If ever there was a year that failed to live up to expectations, it was 2020. Of course, 20/20 usually applies to optimum ‘normal’ eyesight but this year has been anything but normal and it has certainly offered no clarity of vision.

It was, if you like, the ultimate ‘whodunnit’, a year of plot twists that have kept us on the edges of our seats. If 2020 were a marriage, it might be like the one depicted in The Undoing, a six-part, psychological thriller exploring the deeply disturbing question of whether it is possible to be married to someone and not know that person in any way.

Perhaps I’m being slightly hard on 2020. I actually don’t think it was quite as bad as it’s cracked up to be. Yet, history (and our collective memory) will still not judge it favourably. The year will be remembered as an annus horribilis. And, yet, there remains a fundamental paradox right at its very centre: for while we may have been feeling our way in the dark, we have still had our eyes opened. The year 2020 has probably taught us a hell of a lot more about life (and the world we inhabit) than the previous decade combined.

Today, the government will start rolling out the COVID-19 vaccine, beginning with key health workers. Not a moment too soon. The last seven months, like everywhere else, have been like our Maltese summer sun – scorching, relentless and indiscriminate. But all suns must set and we can but hope that the pandemic will follow suit.

The virus has taught us that human beings will adapt to anything, from handwashing, social distancing and wearing masks to death itself. Even so, governments have a crucial role in managing people’s fears and perceptions, not to mention the listlessness of lockdown.

Think back to March, April and May, when 10 new cases of coronavirus in a day (and not a single recorded fatality) triggered a panic that sent people into a tizzy of bulk-buying and transformed Malta into a ghost town. Now compare it with the situation today, when we are facing as many recorded deaths in a single day as there once were new cases. Seven months down the line, we’ve become inured to it (perhaps taking our cue from the government itself and its agencies). A day without death, or with new cases only in double figures, is now headline news and brings relief and hope.

Yet, how can we not forget those early and very earnest daily briefings? Days when, ironically, the situation really was under control and there were constant reminders to stay vigilant and prevent a tsunami of infection? Today,  the daily average of 130 recorded cases and five to 10 fatalities is arguably a tsunami; yet, it seems par for the course and ‘under control’.

It’s an interesting phenomenon: the more extreme and ever-present something is, the less shocked we are. We become desensitised and learn to turn a blind eye. I’ve noticed it many times about so many things.

The last seven months have been like our Maltese summer sun – scorching, relentless and indiscriminate- Michela Spiteri

This is the last article I’ll be writing this year. I’ll, therefore, seize the opportunity to address yet another desensitised ‘blind spot’ (one all too apparent both on and off social media). The topic is ‘freedom of speech’, that somewhat overrated and very misunderstood constitutional right which people are very keen to advocate for just as long as they’re doing the talking. It’s an issue I feel strongly about and one I’ve tackled before, when I felt mine was a lone voice in the wilderness.

Seven years ago, I wrote that free speech in Malta was in tatters and that the whole subject was mired in confusion. I insisted that this was not an absolute right and that, like all freedoms, it ended when it infringed the freedoms of others. At the time, libellous, obscene and harassing online commentary photographic images (thinly veiled as ‘right to an opinion’) were concentrated mainly in a single dominant blog. Today, with that blog no longer active, much of this sort of discourse has found its way on to news portals, twitter and, of course, Facebook.

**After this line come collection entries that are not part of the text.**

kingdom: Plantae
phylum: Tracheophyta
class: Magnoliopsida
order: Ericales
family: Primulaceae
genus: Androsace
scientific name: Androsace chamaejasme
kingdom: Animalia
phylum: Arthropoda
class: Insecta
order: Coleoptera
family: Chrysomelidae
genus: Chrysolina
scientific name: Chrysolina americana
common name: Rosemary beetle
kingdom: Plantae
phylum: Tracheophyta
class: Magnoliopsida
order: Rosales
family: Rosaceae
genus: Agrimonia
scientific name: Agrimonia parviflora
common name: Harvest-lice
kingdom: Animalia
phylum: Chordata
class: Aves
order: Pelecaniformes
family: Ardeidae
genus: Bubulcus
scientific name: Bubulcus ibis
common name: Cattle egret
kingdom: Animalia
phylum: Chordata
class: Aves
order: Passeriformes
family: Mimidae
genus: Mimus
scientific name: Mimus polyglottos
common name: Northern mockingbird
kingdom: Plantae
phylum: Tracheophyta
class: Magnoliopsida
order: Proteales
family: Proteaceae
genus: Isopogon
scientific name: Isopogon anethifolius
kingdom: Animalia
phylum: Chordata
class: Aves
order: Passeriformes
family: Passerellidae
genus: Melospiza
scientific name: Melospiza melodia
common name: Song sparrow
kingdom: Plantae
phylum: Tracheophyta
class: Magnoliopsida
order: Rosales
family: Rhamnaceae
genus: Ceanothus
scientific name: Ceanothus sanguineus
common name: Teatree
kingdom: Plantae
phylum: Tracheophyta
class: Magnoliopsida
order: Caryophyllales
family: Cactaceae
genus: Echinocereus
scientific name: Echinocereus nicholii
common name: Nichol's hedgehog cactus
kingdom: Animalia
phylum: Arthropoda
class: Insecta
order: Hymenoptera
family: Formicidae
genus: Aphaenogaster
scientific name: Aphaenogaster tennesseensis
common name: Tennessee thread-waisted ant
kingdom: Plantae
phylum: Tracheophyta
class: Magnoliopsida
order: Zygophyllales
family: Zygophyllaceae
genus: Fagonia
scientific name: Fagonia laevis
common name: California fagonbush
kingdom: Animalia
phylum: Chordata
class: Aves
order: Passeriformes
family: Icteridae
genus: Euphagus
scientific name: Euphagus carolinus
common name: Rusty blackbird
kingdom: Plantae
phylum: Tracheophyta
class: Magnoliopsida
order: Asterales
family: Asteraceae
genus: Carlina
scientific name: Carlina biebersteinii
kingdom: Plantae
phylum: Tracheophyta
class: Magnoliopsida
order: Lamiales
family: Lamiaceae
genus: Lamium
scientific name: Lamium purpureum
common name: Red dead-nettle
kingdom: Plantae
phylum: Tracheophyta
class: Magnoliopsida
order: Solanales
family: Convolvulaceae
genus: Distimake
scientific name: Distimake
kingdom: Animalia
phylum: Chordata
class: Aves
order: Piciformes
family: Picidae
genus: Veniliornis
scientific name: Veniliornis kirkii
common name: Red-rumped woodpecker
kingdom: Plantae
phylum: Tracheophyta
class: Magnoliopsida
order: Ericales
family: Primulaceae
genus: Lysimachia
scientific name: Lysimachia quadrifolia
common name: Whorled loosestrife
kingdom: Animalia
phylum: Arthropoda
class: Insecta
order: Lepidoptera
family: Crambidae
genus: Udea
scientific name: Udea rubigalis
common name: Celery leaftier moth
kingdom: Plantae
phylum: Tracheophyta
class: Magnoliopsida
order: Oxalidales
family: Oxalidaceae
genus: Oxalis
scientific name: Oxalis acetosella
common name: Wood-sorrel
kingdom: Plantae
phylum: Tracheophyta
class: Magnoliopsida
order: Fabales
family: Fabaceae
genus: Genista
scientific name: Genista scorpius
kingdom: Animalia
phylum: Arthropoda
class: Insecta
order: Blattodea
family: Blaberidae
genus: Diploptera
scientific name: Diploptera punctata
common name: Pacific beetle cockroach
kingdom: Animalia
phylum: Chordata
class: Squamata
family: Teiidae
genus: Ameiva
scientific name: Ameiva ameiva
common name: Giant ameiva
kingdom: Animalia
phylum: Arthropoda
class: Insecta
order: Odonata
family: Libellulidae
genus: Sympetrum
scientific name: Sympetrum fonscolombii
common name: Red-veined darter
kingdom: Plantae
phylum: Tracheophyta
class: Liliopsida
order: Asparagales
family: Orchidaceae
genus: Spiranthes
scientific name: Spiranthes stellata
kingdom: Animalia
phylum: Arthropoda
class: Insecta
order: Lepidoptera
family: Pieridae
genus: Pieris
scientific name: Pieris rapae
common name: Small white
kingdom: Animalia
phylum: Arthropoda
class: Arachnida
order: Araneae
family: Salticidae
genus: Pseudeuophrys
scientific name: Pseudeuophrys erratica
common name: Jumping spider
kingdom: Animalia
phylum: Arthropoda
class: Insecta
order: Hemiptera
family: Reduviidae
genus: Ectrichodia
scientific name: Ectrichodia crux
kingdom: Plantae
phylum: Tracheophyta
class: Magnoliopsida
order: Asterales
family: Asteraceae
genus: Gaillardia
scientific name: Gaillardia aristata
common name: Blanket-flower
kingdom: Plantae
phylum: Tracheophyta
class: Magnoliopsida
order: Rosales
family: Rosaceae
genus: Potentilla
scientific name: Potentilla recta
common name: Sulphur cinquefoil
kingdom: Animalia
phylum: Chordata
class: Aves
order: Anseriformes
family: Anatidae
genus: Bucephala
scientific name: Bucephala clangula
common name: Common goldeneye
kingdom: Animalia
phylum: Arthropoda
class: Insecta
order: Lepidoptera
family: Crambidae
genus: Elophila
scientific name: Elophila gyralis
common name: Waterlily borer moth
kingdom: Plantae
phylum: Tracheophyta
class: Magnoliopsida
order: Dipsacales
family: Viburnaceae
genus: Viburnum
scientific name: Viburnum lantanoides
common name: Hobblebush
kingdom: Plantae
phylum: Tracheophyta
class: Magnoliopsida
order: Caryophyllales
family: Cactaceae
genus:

The difference now is that people no longer accept an absolutist interpretation of freedom of speech. They’re generally more inclined to threaten legal action, while regarding their own version of free speech as pristine and beyond reproach.

I am always shocked at the way people think it’s perfectly OK to be cruel and vitriolic online. Calling someone a rat, a piece of sh**, żibel (trash) or corrupt has become commonplace.

People who endorse such commentary by sharing or liking invective posts are, to my mind, almost worse than the originators. Disliking someone or their politics does not give you, or anyone else, the right to humiliate them publicly. There is nothing ‘free’ about that sort of speech and a useful test is to imagine how you would feel if people suddenly started making the same insinuations about you or members of your family.

Indeed, trolls and those who use social media to execrate and embarrass their foes are always mortified when they find themselves on the receiving end. When that happens, their reaction is to be implacably intolerant: ‘How dare these people hurl insults at me? How dare they suggest that I’m in someone’s pocket?’

It’s almost as if the name-calling exists only for people lower down the food chain, the ‘little people’ who alone must bear the brunt of abusive (aka free) speech with good grace. The minute these mere mortals step out of line and talk back, it’s game over.

Meanwhile, we all have our genuine struggles, which we deal with largely from our own separate corners. Life is tough enough as it is. All the more reason, therefore, to be kinder to one another – both on and offline.